Article Highlights

Key Takeaway:

The agency that serves Sweden’s third largest city is introducing the Express Mode feature for Apple Pay for ticketing on buses. It says contactless open-loop payments now account for 30% of ticketing. But mobile ticketing using 2D barcodes remains the dominant payments method for the agency.

Key Data:

Skånetrafiken’s mobile ticketing app, which uses 2D barcodes to display tickets, accounts for more than twice the share, 64%, of tickets paid for with contactless on board city buses.

Organizations Mentioned:

• Skånetrafiken (Malmö)
• SL (Stockholm
• Telia

Skånetrafiken, the transit agency serving one of Sweden’s largest counties, announced today it has expanded its contactless open-loop payments service to include the Express Mode feature for Apple Pay.

While the majority of its customers use 2D barcode-based mobile ticketing, the agency said the new Apple Pay feature would make it simpler for customers to pay with their NFC-enabled iPhones. With Express Mode, riders don’t have to authenticate themselves with Touch ID, Face ID or by entering a passcode to pay and can still tap in or out when battery power is very low. Some transit agencies in such other countries as the U.S., Japan, China and the UK also offer Express Mode with either open- and closed-loop virtual cards.

The city of Turku in Finland launched the Express Mode feature earlier this year. But Skånetrafiken notes that it was the first transit agency in the Nordic region to launch contactless payments, in general, with bank cards and NFC wallets, starting in December 2019. Skånetrafiken rolled out the contactless service with integration from a division of Swedish telco Telia and readers supplied by Estonia-based Ridango.

• **Information provided**

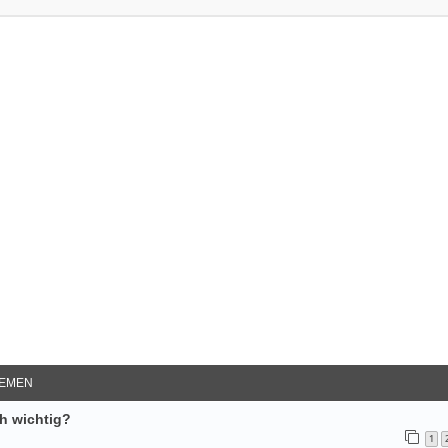
e Suche
EMEN
ch wichtig?
1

• **Exercise instructions**
1) Transcribe the transit payments article, everything from "Article Highlights" down to "for the agency.".
2) According to the transit payments article, why would Express Mode make paying simpler for riders with NFC-enabled iPhones? Answer in one to three sentences.
3) Write the next part of the article on Skånetrafiken's contactless payments, picking up after its final sentence.
The listing comes from a different source than the transit payments article.

• **Task answers**
1)
Article Highlights

Key Takeaway:

The agency that serves Sweden’s third largest city is introducing the Express Mode feature for Apple Pay for ticketing on buses. It says contactless open-loop payments now account for 30% of ticketing. But mobile ticketing using 2D barcodes remains the dominant payments method for the agency.

2) With Express Mode, riders can pay without authenticating through Touch ID, Face ID or a passcode. They can also still tap in or out when their battery power is very low.

3)
Skånetrafiken also accepts payments for tickets with Google Pay and Samsung Pay.

A spokesman for Skånetrafiken told Mobility Payments that contactless payments, either with bank cards or NFC wallets, now account or around 30% of tickets sold on buses within cities. He didn’t have a breakdown handy of the share of contactless ticketing that comes from NFC wallets and what percentage are with contactless bank cards.

The agency only accepts contactless payments on city buses, not on its trains or regional buses. And customers can only buy single-fare tickets with contactless. It does offer customers daily fare capping. After they buy two single-fare tickets within a 24-hour period on city buses, other single tickets during the period are free.

Meanwhile, Skånetrafiken’s mobile ticketing app, which uses a 2D Aztec code, similar to a QR code, to display tickets, accounts for more than twice the share, 64%, of tickets paid for with contactless on board city buses, the spokesman told Mobility Payments. The remaining roughly 6% of tickets on city buses are spent with travel cards and paper tickets. The agency did away with cash acceptance on board its buses in 2011.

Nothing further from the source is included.